Mais Bruxelles fait également des recommandations plus spécifiques : pour la France par exemple, il est demandé de mettre un terme au déclin et à la dégradation des prairies permanentes, et de rémunérer la protection de ces stocks de carbone et le renforcement des absorptions de carbone. Pour un pays comme la Pologne, de nombreuses recommandations concernent la structuration des filières. Car, au-delà de l’environnement, Bruxelles insiste également sur d’autres priorités. «La lente croissance et, dans certains cas même, la stagnation, de la productivité agricole dans de nombreux États membre, est un défi important, souligne-t-elle. Cette situation est encore aggravée par le fait que les coûts sont élevés dans certains secteurs, notamment pour la main-d’œuvre et les terres.» La Commission estime que la croissance de la productivité est la clé du maintien de la compétitivité et de l’augmentation des revenus agricoles, tout en tenant dûment compte de l’impact positif sur l’environnement et le climat. Et de rappeler que la viabilité économique du secteur «dépendra également de la capacité des agriculteurs à créer et à capter une plus grande part de la valeur ajoutée dans la chaîne d’approvisionnement alimentaire». Des recommandations allant dans ce sens sont donc aussi adressées aux Vingt-sept, en particulier aux États membres d’Europe centrale et orientale. 

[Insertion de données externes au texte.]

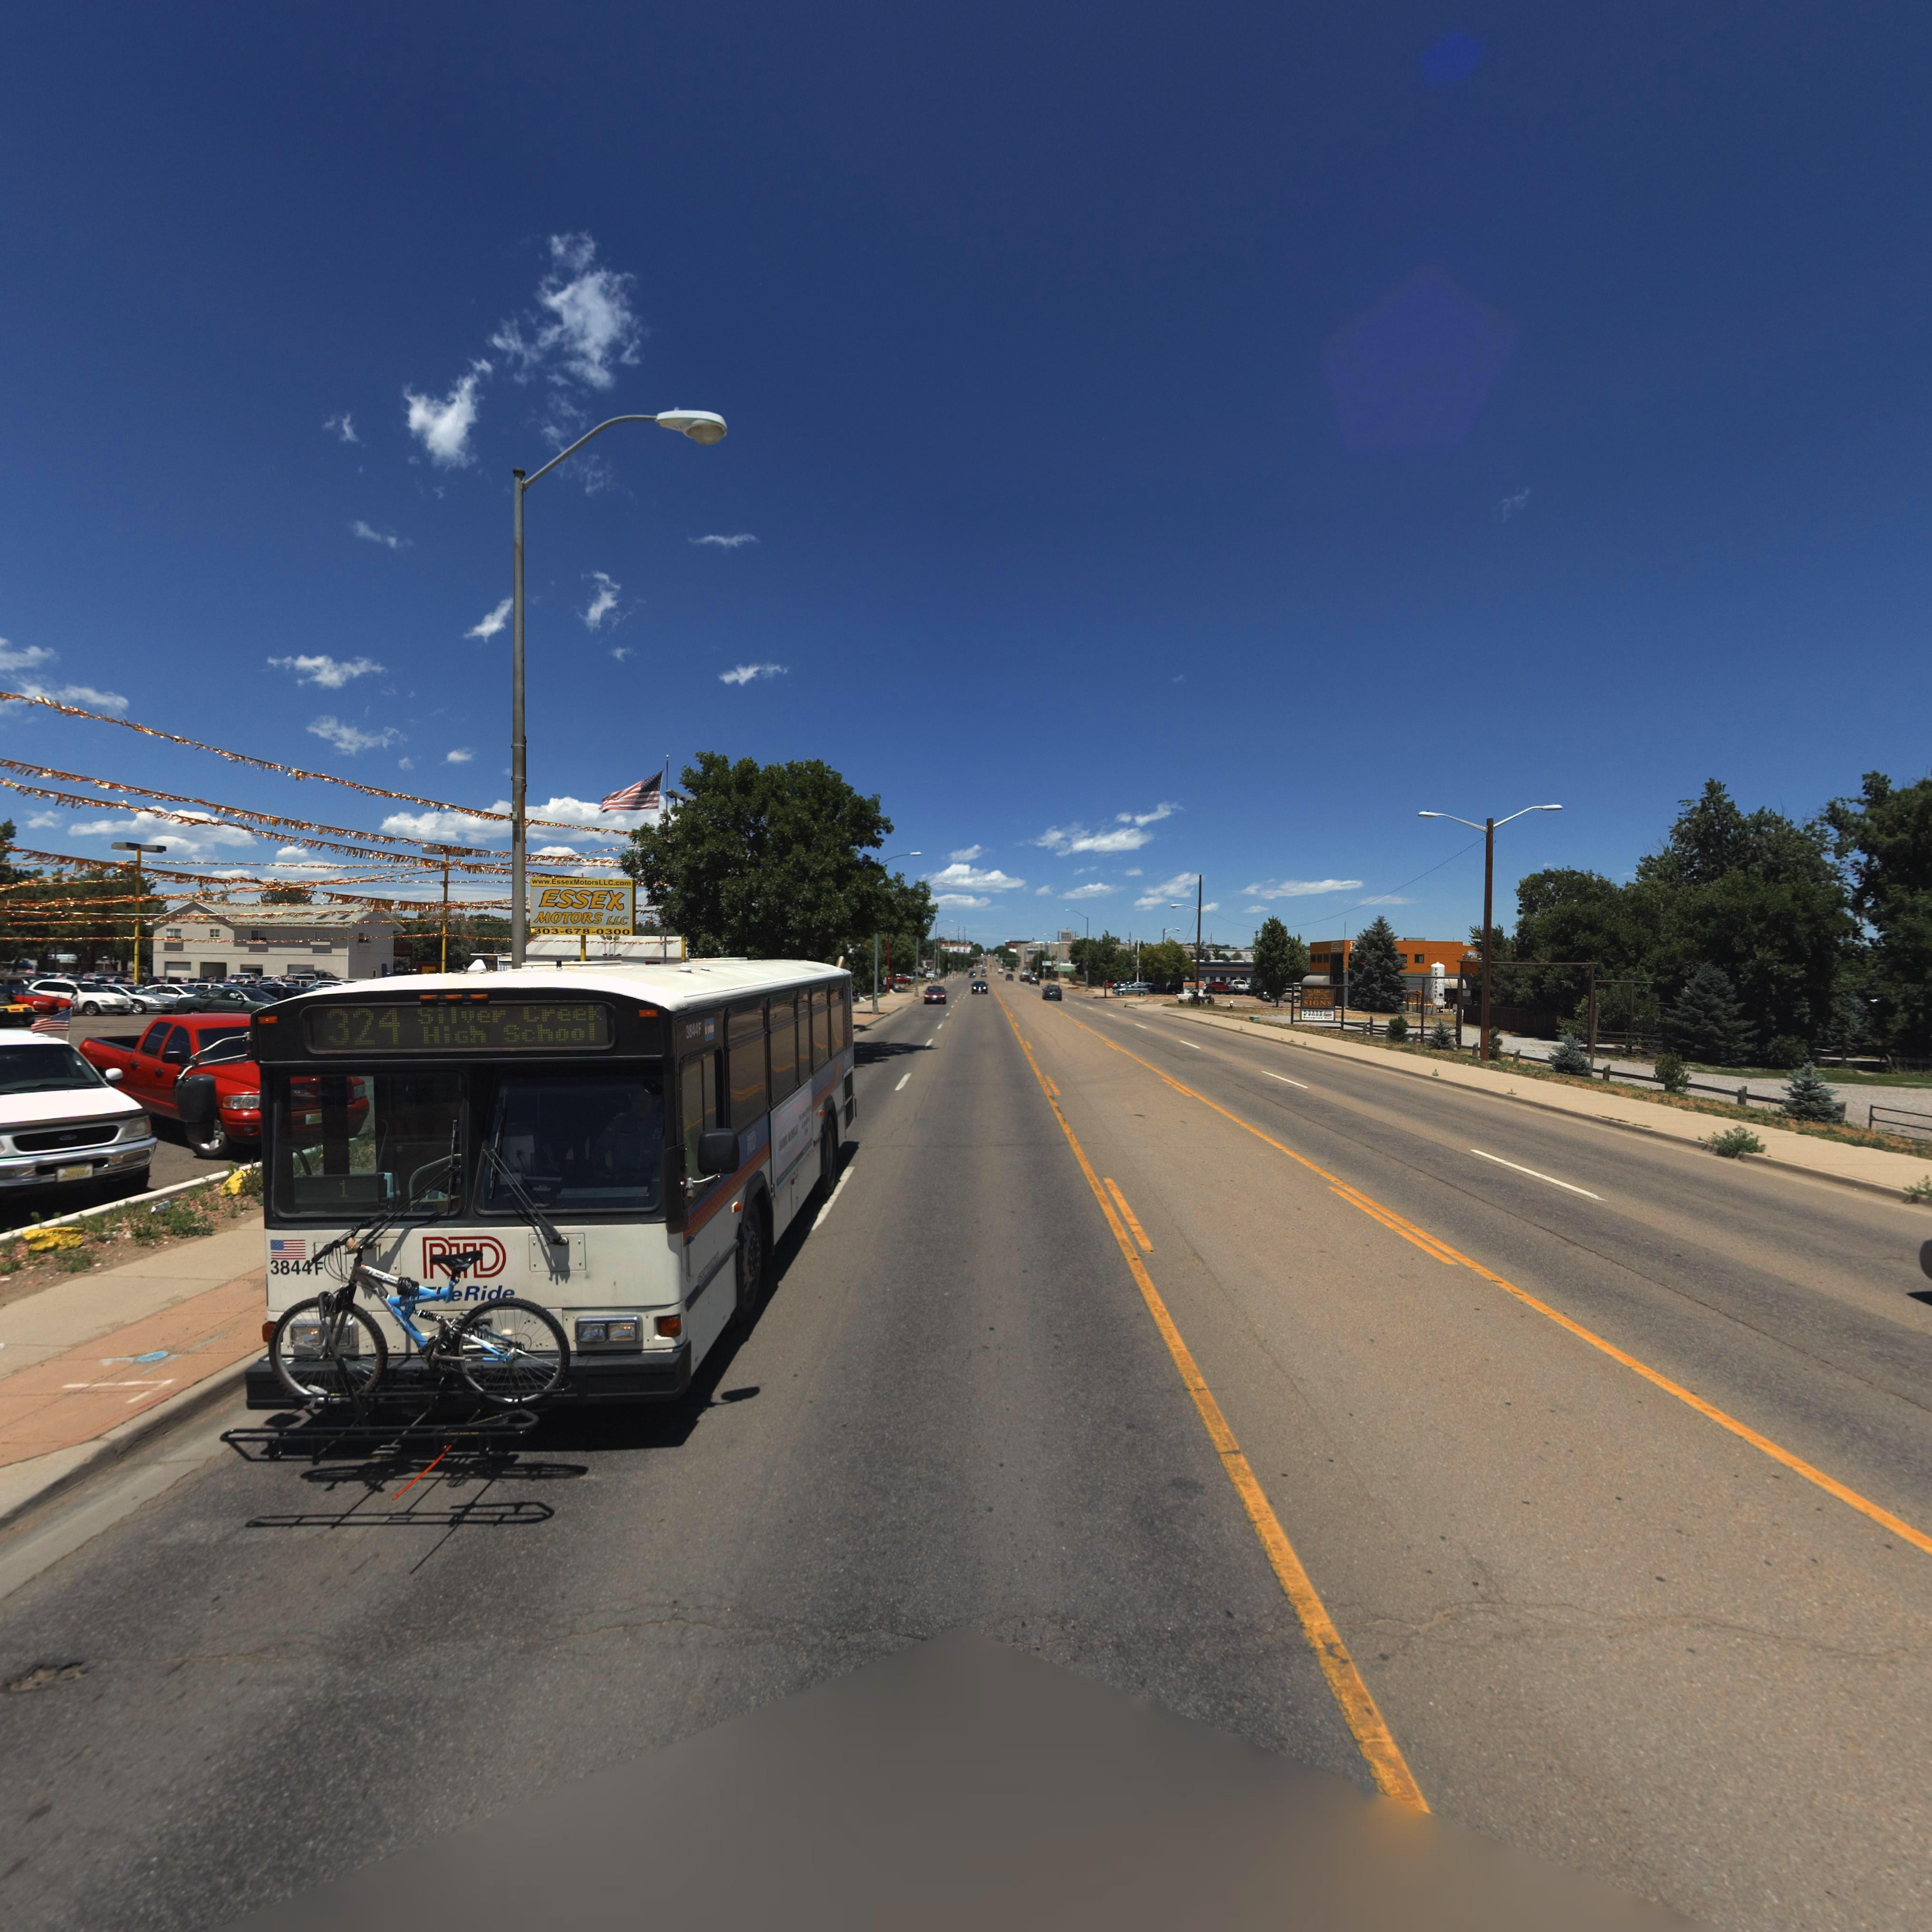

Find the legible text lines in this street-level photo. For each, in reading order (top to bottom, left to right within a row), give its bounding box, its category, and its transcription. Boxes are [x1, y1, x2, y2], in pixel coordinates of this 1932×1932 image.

[537, 889, 626, 913] BusinessName: ESSEX
[531, 910, 629, 925] BusinessName: MOTORS LLC
[1330, 941, 1343, 948] BusinessName: TAYLOR
[1184, 982, 1204, 987] BusinessName: TAY**R
[1313, 989, 1323, 993] BusinessName: RHG
[1304, 995, 1331, 1000] BusinessName: Robbie Hill Graphics
[1303, 1009, 1323, 1016] BusinessName: D-BARN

Si le constat dressé par la Commission est globalement sans surprise, les Vingt-sept vont quand même devoir intégrer ces recommandations dans le cadre de leurs réflexions sur les futurs plans stratégiques de la Pac qui ont déjà débuté dans la plupart des États membres avec les parties prenantes. Ces plans devront être finalisés d’ici fin 2021 pour être débattus, si besoin début 2022.